Activity: Count the lines below that contain the string "Generatore" and give only that number.

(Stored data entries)
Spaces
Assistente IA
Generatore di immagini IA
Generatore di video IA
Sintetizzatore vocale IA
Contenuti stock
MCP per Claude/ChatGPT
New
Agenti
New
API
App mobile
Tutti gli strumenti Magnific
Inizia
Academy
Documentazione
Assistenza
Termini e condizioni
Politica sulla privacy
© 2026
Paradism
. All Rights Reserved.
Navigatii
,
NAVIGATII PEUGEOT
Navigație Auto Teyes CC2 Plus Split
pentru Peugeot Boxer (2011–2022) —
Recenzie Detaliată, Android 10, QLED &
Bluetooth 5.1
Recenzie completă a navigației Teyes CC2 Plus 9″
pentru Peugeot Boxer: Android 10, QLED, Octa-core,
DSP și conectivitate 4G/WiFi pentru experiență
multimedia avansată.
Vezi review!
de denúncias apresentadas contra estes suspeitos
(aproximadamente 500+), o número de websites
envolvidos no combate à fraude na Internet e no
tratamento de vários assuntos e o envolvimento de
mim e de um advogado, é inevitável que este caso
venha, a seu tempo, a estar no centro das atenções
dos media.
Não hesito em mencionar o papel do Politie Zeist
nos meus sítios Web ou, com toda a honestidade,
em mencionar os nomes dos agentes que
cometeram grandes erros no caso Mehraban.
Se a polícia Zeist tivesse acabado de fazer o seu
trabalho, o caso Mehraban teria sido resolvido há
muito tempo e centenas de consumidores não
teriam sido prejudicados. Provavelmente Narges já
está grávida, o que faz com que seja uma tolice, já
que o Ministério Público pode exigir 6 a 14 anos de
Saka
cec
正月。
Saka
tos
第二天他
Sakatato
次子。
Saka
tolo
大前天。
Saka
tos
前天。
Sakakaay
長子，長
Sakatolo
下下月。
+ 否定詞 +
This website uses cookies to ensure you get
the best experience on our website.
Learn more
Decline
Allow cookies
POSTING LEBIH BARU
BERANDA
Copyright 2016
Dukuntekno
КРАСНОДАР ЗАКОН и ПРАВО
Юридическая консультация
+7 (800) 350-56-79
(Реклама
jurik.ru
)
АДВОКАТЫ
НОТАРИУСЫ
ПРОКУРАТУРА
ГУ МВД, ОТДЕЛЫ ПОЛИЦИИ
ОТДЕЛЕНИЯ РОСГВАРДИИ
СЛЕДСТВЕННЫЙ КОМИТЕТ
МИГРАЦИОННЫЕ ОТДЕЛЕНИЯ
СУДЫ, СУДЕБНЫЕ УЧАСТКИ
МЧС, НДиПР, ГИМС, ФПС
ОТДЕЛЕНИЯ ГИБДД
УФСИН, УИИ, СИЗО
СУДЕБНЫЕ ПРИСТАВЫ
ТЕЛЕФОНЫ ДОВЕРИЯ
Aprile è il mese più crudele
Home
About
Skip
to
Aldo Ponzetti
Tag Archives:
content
* * *
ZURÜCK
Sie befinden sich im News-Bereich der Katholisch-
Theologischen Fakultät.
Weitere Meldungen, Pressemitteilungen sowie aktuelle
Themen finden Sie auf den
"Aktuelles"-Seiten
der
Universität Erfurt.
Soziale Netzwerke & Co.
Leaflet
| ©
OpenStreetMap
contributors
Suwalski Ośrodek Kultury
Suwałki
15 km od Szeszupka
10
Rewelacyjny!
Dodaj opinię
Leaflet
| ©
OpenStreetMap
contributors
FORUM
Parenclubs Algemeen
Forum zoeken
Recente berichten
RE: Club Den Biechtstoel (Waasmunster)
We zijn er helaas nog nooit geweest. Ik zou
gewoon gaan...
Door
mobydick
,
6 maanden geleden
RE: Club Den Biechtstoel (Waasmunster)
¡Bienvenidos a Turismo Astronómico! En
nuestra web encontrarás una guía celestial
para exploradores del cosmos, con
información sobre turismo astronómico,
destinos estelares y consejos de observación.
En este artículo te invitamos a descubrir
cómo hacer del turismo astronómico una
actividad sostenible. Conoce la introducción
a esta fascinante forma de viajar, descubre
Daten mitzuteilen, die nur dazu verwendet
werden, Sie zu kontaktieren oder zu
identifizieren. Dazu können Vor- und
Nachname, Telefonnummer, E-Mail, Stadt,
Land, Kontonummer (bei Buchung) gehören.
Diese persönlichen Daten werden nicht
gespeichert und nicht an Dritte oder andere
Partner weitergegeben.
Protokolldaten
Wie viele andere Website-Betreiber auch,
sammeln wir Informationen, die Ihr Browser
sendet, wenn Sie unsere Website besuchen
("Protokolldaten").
---
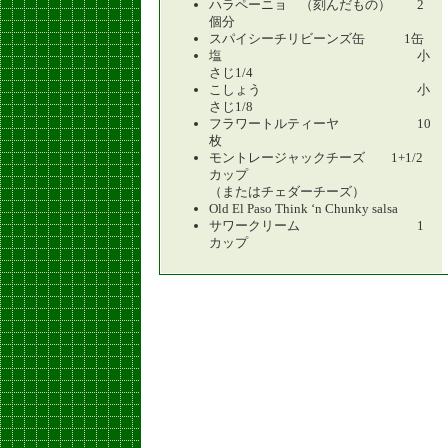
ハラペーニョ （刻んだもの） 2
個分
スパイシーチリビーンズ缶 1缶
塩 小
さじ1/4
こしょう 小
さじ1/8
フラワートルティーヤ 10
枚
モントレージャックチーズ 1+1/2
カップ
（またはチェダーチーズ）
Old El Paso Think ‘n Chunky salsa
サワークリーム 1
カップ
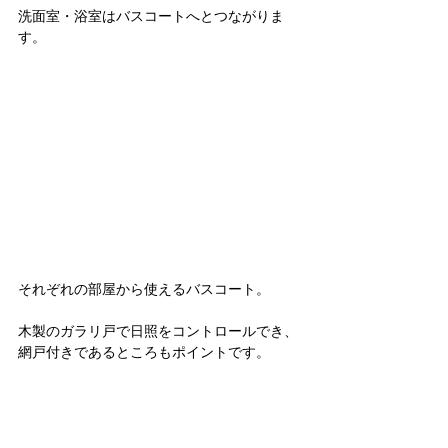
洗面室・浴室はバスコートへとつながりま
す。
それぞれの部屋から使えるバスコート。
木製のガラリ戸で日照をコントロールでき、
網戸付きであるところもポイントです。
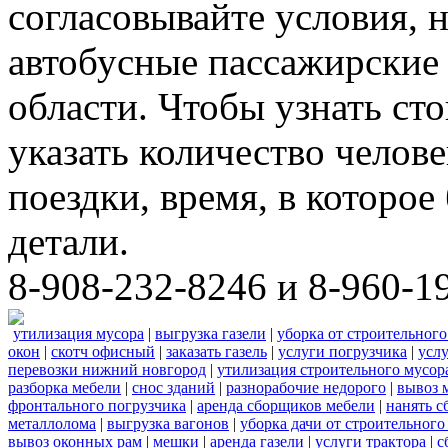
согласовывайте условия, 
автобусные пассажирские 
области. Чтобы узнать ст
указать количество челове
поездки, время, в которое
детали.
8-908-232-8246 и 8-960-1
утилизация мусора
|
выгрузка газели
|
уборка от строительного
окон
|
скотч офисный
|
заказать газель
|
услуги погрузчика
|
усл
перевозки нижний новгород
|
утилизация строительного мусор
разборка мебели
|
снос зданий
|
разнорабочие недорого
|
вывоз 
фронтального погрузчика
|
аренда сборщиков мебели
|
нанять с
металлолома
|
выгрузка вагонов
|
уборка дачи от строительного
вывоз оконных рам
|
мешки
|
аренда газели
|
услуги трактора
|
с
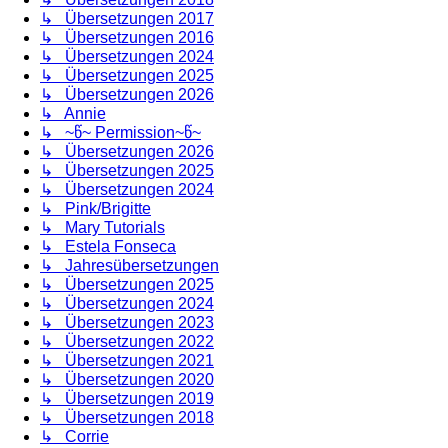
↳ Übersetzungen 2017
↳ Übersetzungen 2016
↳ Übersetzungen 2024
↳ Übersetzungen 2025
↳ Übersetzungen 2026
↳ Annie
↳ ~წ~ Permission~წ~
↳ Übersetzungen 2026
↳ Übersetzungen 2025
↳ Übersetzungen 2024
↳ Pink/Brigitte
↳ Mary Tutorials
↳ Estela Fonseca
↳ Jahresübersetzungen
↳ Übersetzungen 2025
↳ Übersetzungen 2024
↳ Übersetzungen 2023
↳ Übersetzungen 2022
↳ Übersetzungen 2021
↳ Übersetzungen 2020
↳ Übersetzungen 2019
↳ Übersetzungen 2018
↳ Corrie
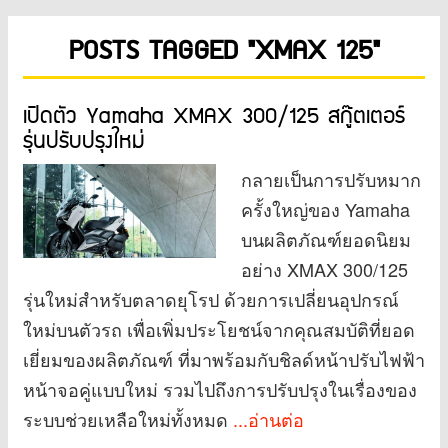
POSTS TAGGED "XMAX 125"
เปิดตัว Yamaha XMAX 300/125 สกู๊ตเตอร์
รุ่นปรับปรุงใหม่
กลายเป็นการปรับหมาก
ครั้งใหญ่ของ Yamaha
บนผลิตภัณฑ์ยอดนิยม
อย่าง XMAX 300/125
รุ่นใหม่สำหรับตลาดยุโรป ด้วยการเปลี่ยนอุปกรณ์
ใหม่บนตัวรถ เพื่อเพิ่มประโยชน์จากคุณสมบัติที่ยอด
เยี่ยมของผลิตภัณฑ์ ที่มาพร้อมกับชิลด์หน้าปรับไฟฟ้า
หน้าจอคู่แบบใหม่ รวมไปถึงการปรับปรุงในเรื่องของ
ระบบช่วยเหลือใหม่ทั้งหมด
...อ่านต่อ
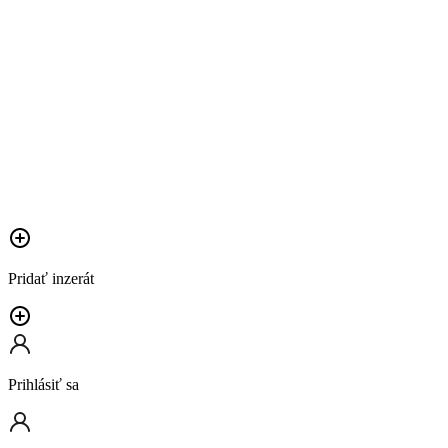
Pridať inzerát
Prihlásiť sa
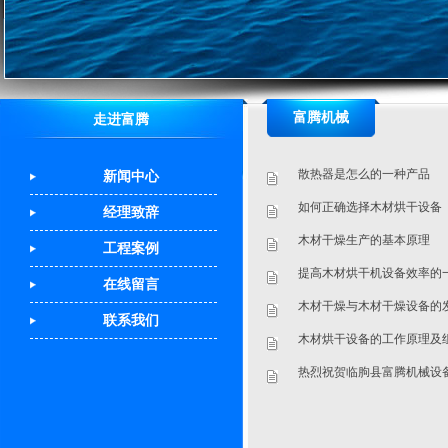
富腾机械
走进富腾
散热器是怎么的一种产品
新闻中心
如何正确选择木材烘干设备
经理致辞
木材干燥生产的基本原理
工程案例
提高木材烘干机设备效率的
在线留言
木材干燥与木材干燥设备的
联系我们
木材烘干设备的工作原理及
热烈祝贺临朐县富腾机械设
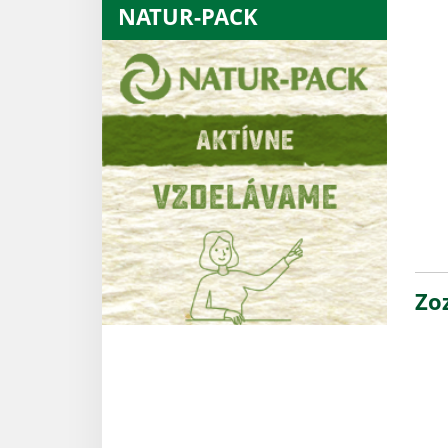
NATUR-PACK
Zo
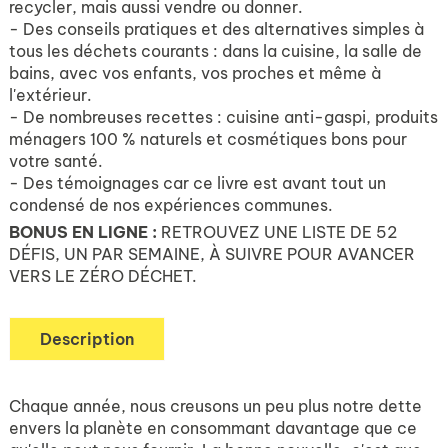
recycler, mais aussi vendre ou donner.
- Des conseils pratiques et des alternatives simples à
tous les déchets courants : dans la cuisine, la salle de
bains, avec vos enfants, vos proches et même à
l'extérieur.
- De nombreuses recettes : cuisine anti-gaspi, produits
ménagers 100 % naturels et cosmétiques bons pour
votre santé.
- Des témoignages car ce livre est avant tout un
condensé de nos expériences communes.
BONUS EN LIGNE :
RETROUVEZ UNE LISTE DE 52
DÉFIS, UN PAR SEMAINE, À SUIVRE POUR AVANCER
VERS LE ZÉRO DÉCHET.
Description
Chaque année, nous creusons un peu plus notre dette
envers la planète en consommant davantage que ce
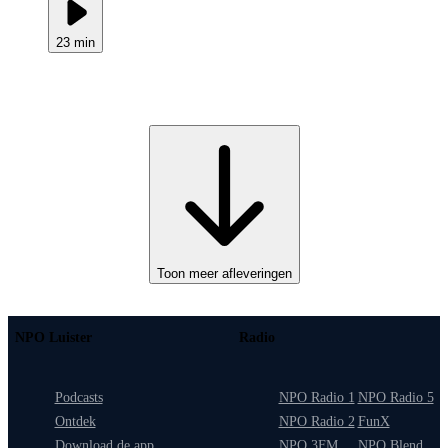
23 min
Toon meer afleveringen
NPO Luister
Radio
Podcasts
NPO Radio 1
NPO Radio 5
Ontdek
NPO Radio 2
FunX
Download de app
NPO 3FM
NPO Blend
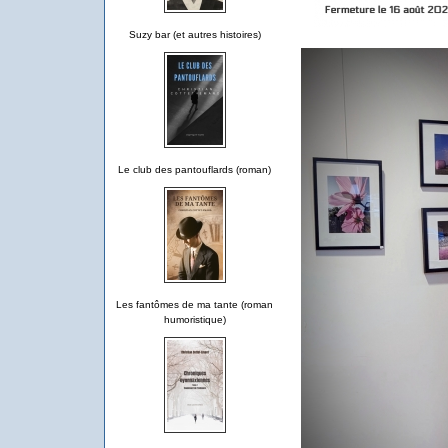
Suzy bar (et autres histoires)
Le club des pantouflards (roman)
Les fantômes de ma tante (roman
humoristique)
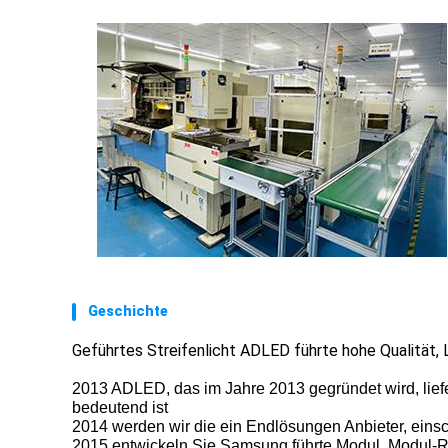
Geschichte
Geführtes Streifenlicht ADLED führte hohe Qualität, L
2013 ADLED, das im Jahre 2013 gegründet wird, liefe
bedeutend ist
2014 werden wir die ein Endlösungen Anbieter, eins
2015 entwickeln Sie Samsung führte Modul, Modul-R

Response for this exercise: 2